» EXERCISE DATA:
+++

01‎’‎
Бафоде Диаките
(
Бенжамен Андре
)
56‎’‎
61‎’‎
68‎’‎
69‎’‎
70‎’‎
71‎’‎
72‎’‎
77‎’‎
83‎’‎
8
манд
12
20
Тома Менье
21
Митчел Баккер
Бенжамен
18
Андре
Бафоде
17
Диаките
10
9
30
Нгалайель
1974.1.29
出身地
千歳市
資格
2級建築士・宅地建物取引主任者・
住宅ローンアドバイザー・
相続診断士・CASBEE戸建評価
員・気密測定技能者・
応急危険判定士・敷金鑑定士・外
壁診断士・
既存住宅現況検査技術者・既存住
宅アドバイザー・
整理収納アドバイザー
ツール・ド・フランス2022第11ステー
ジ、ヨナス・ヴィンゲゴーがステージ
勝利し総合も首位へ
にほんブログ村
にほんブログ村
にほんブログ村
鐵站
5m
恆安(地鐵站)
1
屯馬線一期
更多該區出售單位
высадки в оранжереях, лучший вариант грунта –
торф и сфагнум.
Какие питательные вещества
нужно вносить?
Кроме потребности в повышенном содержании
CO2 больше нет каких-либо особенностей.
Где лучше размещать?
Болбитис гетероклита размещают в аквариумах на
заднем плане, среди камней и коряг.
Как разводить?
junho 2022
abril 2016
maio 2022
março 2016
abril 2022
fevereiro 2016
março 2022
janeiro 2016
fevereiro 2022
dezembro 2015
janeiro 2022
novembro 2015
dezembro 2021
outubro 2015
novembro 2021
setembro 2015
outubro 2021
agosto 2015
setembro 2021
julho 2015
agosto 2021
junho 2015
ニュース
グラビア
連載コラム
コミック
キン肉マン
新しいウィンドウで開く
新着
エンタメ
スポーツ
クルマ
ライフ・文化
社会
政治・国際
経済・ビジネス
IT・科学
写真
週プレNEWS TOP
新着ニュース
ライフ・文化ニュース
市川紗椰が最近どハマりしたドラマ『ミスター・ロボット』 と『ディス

+++

» REQUIREMENT:
Using the listing above, print the line containing "agosto 2021" and every line after it exactly, up to and including the last.

» PROBLEM SOLUTION:
agosto 2021
junho 2015
ニュース
グラビア
連載コラム
コミック
キン肉マン
新しいウィンドウで開く
新着
エンタメ
スポーツ
クルマ
ライフ・文化
社会
政治・国際
経済・ビジネス
IT・科学
写真
週プレNEWS TOP
新着ニュース
ライフ・文化ニュース
市川紗椰が最近どハマりしたドラマ『ミスター・ロボット』 と『ディス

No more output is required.